Instructions to follow: Please list every regular-season game that the 1918–19 Iowa State basketball text shows as a win, giving the date, opponent, and score for each.

Text passage:
- Conference: Missouri Valley Intercollegiate Athletic Association
- Record: 5–11 (3–8 MVIAA)
- Head coach: Harter Walter (4th season);
- Home arena: State Gymnasium

= 1918–19 Iowa State Cyclones men's basketball team =

American college basketball season

The 1918–19 Iowa State Cyclones men's basketball team (also known informally as Ames) represented Iowa State University during the 1918–19 NCAA men's basketball season. The Cyclones were coached by Harter Walter, who was in his fourth and final season with the Cyclones. They played their home games at the State Gymnasium in Ames, Iowa. They defeated the 219th Signal Battalion of Camp Dodge on December 28, 1918, in a "practice game" by the score of 19 to 7. They were originally scheduled to host Coe on January 2, 1919, but it was postponed due to the influenza pandemic. Iowa State was originally scheduled to play Nebraska, but could not come to an agreement, claiming the Nebraska gymnasium was too small.

They finished the season 5–11, 3–8 in Missouri Valley play to finish in sixth place.

== Schedule and results ==

| Date time, TV | Rank^{#} | Opponent^{#} | Result | Record | Site city, state |
Exhibition
| December 28, 1918* |  | Camp Dodge 219th Signal Battalion Exhibition | W 19–7 |  | State Gymnasium Ames, Iowa |
Regular season
| January 7, 1919* |  | at Simpson | W 21–15 | 1–0 | Indianola, Iowa |
| January 10, 1919 |  | at Missouri | L 16–34 | 1–1 (0–1) | Rothwell Gymnasium Columbia, Missouri |
| January 11, 1919 |  | at Missouri | L 22–35 | 1–2 (0–2) | Rothwell Gymnasium Columbia, Missouri |
| January 17, 1919 7:30 pm |  | Kansas | L 17–50 | 1–3 (0–3) | State Gymnasium Ames, Iowa |
| January 18, 1919 2:30 pm |  | Kansas | W 29–28 | 2–3 (1–3) | State Gymnasium Ames, Iowa |
| January 24, 1919* |  | Camp Dodge | W 31–30 | 3–3 | State Gymnasium Ames, Iowa |
| January 28, 1919 4:15 pm |  | Drake Iowa Big Four | W 24–11 | 4–3 (2–3) | State Gymnasium Ames, Iowa |
| January 31, 1919* |  | Coe | L 20–31 | 4–4 | State Gymnasium Ames, Iowa |
| February 4, 1919 4:30 pm |  | Washington University (MO) | L 19–25 | 4–5 (2–4) | State Gymnasium Ames, Iowa |
| February 11, 1919 |  | Kansas State | L 18–22 | 4–6 (2–5) | State Gymnasium Ames, Iowa |
| February 12, 1919 |  | Kansas State | L 17–27 | 4–7 (2–6) | State Gymnasium Ames, Iowa |
| February 15, 1919* |  | at Iowa Cy-Hawk Rivalry | L 17–27 | 4–8 | First Iowa Armory Iowa City, Iowa |
| February 18, 1919 |  | at Drake Iowa Big Four | L 21–27 | 4–9 (2–7) | Alumni Gymnasium Des Moines, Iowa |
| February 22, 1919 |  | at Grinnell | L 20–25 | 4–10 (2–8) | Grinnell, Iowa |
| March 1, 1919* |  | Iowa Cy-Hawk Rivalry | L 20–28 | 4–11 | State Gymnasium Ames, Iowa |
| March 7, 1919 |  | Grinnell | W 25–22 | 5–11 (3–8) | State Gymnasium Ames, Iowa |
*Non-conference game. ^{#}Rankings from AP poll. (#) Tournament seedings in parentheses. All times are in Central Time.

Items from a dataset
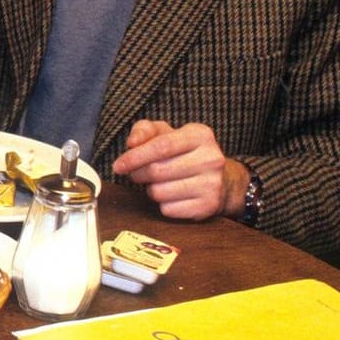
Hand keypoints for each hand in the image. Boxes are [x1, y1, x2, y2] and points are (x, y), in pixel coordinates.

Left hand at [110, 120, 246, 220]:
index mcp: (200, 135)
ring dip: (150, 189)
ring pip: (159, 192)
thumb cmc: (184, 153)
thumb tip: (132, 142)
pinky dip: (162, 204)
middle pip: (157, 171)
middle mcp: (211, 159)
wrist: (221, 180)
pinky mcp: (208, 206)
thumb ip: (145, 130)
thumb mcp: (167, 133)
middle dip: (138, 174)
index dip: (135, 157)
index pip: (161, 146)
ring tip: (159, 183)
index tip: (118, 166)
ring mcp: (212, 184)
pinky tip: (171, 195)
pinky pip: (168, 209)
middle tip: (137, 174)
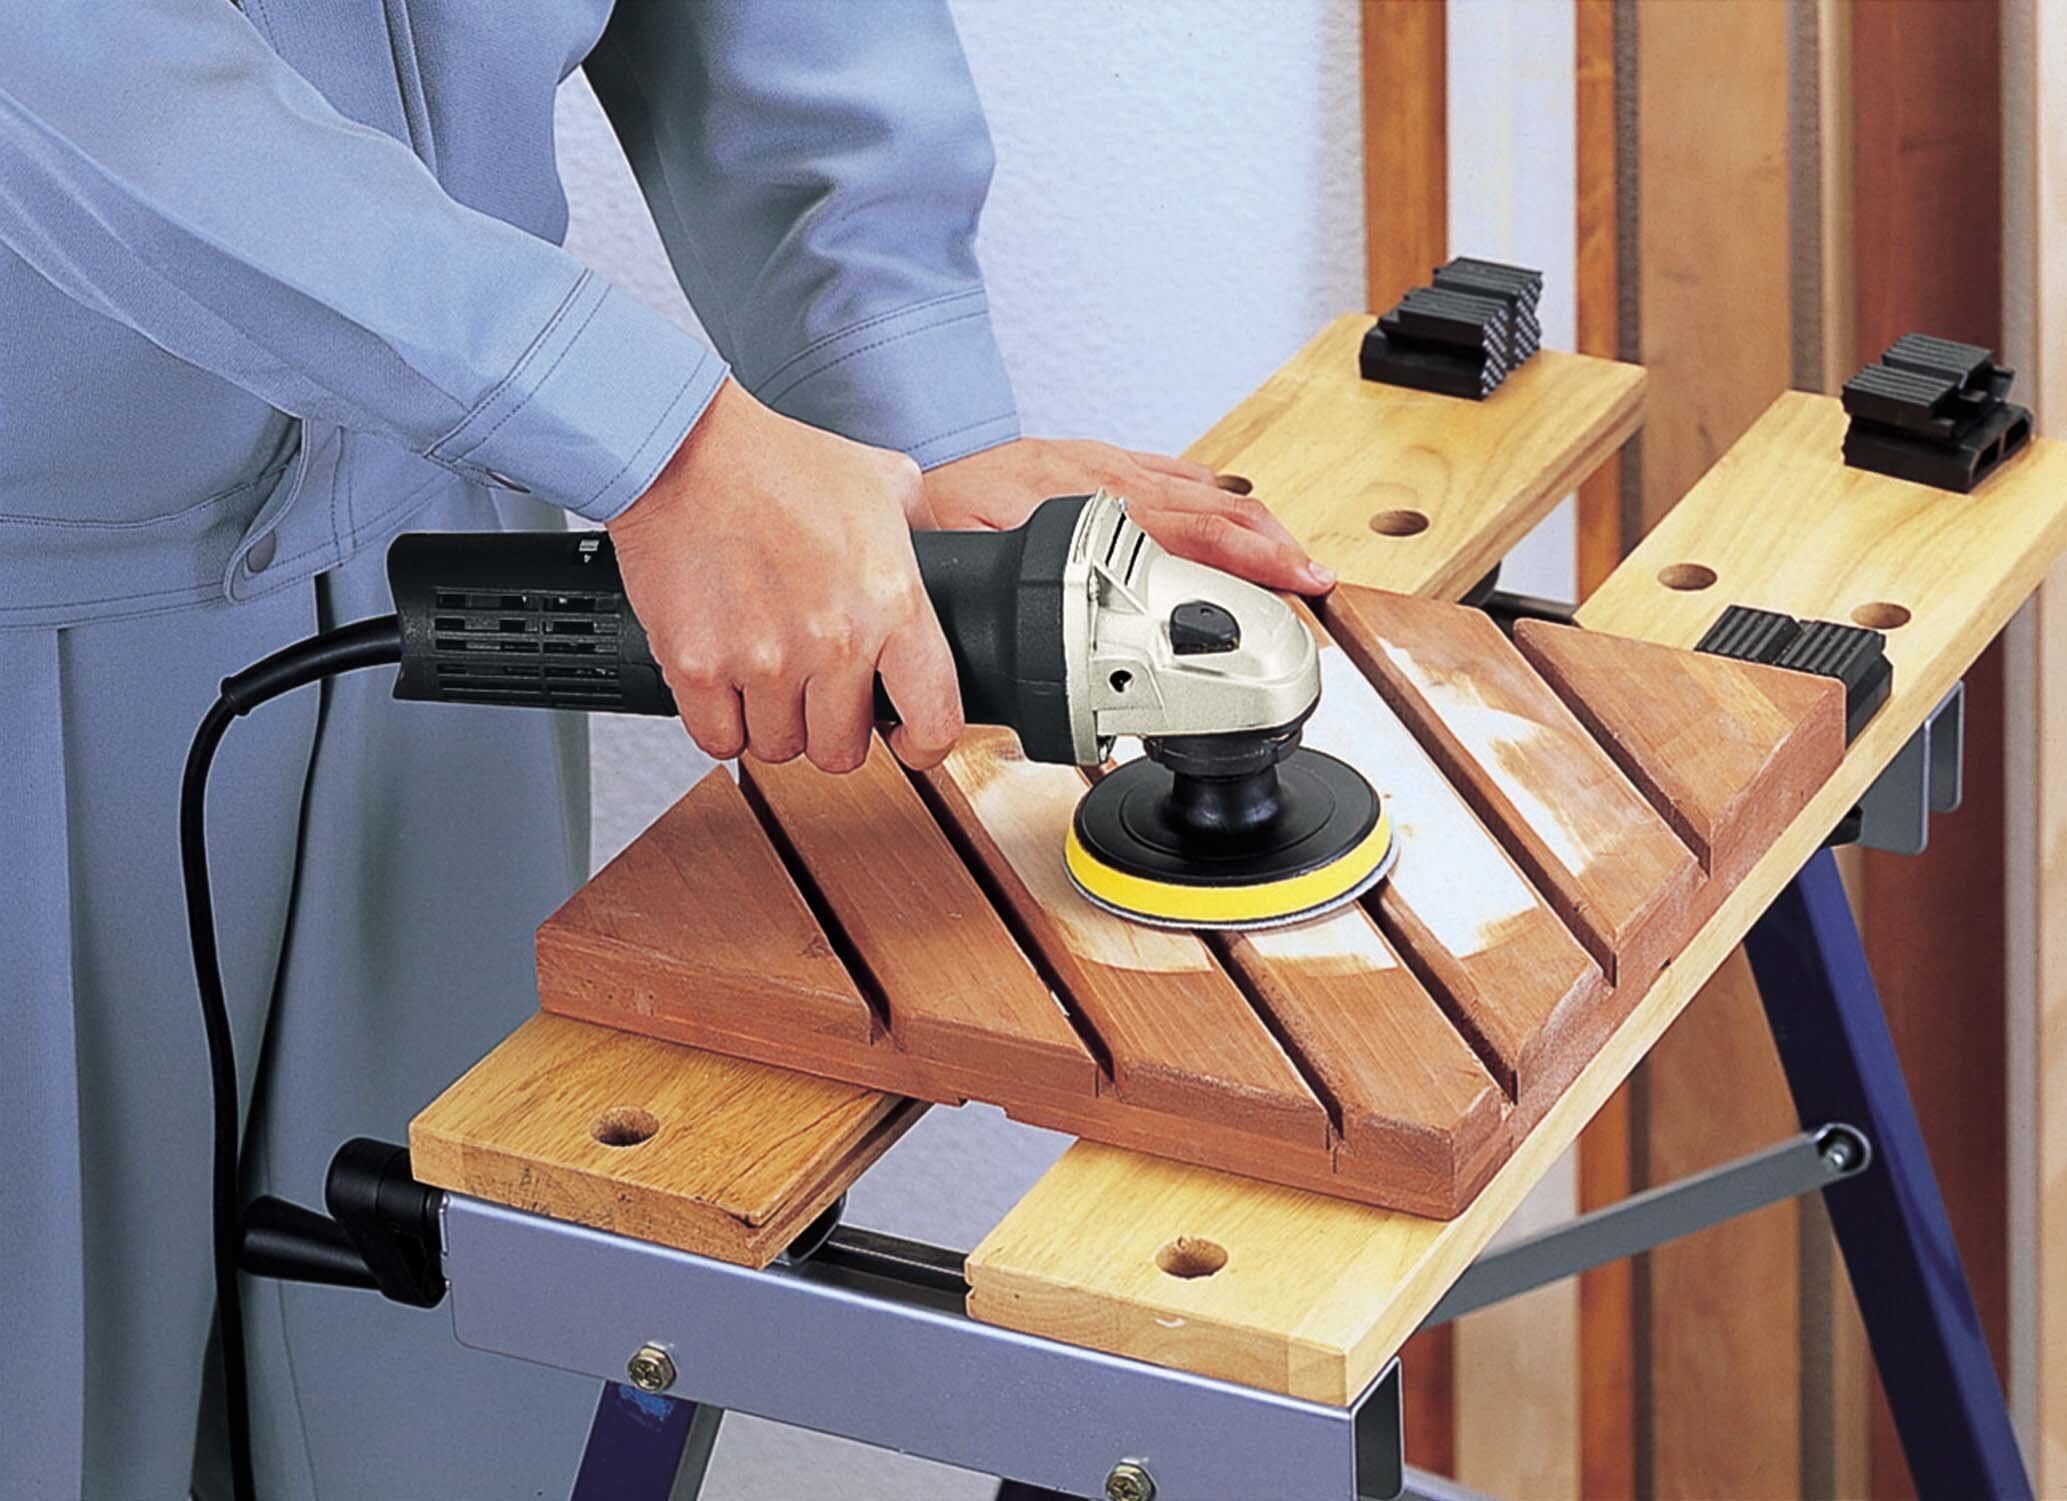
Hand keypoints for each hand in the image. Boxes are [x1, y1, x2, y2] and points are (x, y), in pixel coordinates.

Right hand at [607, 379, 960, 772]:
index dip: (924, 745)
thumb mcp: (885, 481)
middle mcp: (833, 640)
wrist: (684, 447)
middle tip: (814, 694)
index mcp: (890, 602)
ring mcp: (764, 659)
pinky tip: (724, 684)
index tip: (906, 738)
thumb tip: (947, 559)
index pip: (935, 720)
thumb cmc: (778, 460)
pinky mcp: (698, 666)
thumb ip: (922, 532)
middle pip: (842, 751)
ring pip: (778, 748)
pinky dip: (719, 723)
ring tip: (764, 676)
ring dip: (772, 722)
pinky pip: (717, 739)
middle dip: (829, 729)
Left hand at [921, 438, 1334, 593]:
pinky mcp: (1102, 461)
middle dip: (1275, 548)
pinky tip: (1234, 514)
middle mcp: (1112, 480)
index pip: (1197, 533)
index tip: (1298, 582)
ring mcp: (1111, 467)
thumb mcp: (982, 565)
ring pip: (1204, 491)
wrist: (921, 459)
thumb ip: (1025, 606)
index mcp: (1093, 505)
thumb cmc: (946, 516)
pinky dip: (1215, 498)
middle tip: (1316, 584)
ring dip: (1253, 526)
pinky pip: (1176, 474)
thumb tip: (1055, 662)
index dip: (1256, 559)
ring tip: (1290, 560)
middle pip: (1218, 512)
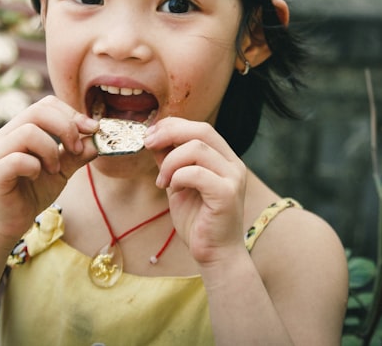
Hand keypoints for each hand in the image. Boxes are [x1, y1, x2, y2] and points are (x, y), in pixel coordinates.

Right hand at [0, 95, 98, 238]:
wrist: (13, 221)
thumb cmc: (35, 190)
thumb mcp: (63, 169)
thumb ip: (78, 154)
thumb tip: (97, 139)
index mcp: (22, 127)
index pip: (47, 104)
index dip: (72, 114)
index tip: (93, 129)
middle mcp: (7, 135)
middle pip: (38, 111)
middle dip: (66, 127)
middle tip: (76, 149)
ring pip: (28, 132)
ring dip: (50, 150)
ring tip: (54, 168)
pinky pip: (17, 159)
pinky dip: (34, 166)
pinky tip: (36, 177)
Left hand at [144, 117, 247, 265]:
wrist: (215, 255)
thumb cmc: (197, 221)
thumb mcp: (178, 184)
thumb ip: (171, 162)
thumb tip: (153, 139)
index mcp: (224, 158)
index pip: (200, 128)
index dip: (173, 125)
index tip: (150, 135)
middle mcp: (233, 164)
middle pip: (201, 130)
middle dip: (169, 133)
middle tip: (148, 144)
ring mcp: (233, 178)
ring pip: (197, 149)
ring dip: (170, 161)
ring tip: (162, 181)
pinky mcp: (227, 194)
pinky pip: (196, 173)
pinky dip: (178, 177)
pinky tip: (173, 189)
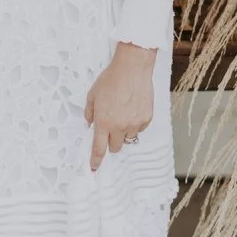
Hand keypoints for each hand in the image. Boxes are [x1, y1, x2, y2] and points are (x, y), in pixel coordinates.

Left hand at [84, 42, 155, 171]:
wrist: (132, 68)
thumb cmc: (111, 79)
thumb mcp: (92, 95)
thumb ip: (90, 113)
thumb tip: (90, 124)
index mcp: (104, 122)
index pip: (99, 148)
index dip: (96, 160)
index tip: (94, 168)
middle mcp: (119, 126)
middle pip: (115, 147)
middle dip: (111, 142)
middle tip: (110, 129)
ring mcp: (135, 123)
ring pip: (128, 138)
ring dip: (124, 132)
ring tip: (123, 113)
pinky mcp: (146, 118)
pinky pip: (139, 129)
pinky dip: (135, 124)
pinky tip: (132, 109)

Answer:
- January 7, 1919: at Simpson, W 21–15
- January 18, 1919: Kansas, W 29–28
- January 24, 1919: Camp Dodge, W 31–30
- January 28, 1919: Drake, W 24–11
- March 7, 1919: Grinnell, W 25–22